Inútil es decir que el convite se acepta y se agradece.

Pero los bebedores se han metido en la taberna y han atado la pareja a un poste del portal, indicios todos de que sólo Dios sabe a qué hora concluirá aquello y bajo qué techo dormirán nuestros conocidos la robla de los novillos.

Además, la noche ha cerrado ya; me comprometí, lector, a acompañarte a una feria para que supieras con un ejemplo práctico lo que es una robla; he cumplido mi palabra, como me ha sido posible, y creería abusar de tu amabilidad obligándote a pasar la noche al raso. Retirémonos, pues... Y hasta la vista.


Notas:

1: De robra, escritura o papel autorizado para la seguridad de las compras y ventas o de cualquier otra cosa. Dicc.
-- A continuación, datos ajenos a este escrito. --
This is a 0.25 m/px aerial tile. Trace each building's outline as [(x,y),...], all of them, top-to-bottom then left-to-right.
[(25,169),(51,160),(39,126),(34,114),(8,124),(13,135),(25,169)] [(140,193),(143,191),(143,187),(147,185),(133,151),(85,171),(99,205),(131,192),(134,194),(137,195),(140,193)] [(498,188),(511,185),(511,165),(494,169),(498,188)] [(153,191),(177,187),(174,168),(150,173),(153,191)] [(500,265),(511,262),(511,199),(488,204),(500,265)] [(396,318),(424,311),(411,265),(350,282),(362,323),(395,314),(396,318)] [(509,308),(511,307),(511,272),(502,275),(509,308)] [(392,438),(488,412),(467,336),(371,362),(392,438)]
Acad.-Refiriéndose a este cuadro, escribía años ha el eminente literato D. Juan Eugenio Hartzenbusch: «También allí (en la provincia de Cuenca) se usaba, aunque más en pequeño, echar la robra en términos parecidos a los de la Montaña; pero dicen robra, y robra significa una firma, una escritura, cualquier documento.»

2: Mi erudito amigo y paisano don E. Pedraja Samaniego, dijo en El Averiguador de Cantabria, respondiendo a una pregunta hecha en el mismo acerca de la antigüedad de esta costumbre por mí descrita: «Robla. -La costumbre de convidar el comprador o el vendedor, después de consumado el contrato, a los que han intervenido en él, es tan antigua, que ya se halla mencionada con la palabra Alvoroc (hoy alboroque) en el título 25 de las Cortes de León celebradas el año de 1020. -El M.º Berganza, en el tomo I de sus Antigüedades de España, pág. 311, dice: «En el año 1025, Zite Morielez vendió al Monasterio de Cardeña una viña por sesenta sueldos de plata y cinco que se gastaron en el Alvoroc.» El mismo, en el catálogo de palabras antiguas que trae al fin del tomo II, define así la palabra alvoroc: «robra que confirma la compra.»

3: El doblón, en la Montaña, es una moneda imaginaria, equivalente a 60 reales.

4: Quizás me objete algún montañés resabido que no es usual, ni tal vez tolerado, recibir el vendedor en la misma feria el importe de lo vendido. No disputaremos sobre el caso, siempre que él me conceda que en los pormenores del pago no he puesto yo uno sólo que no sea verosímil.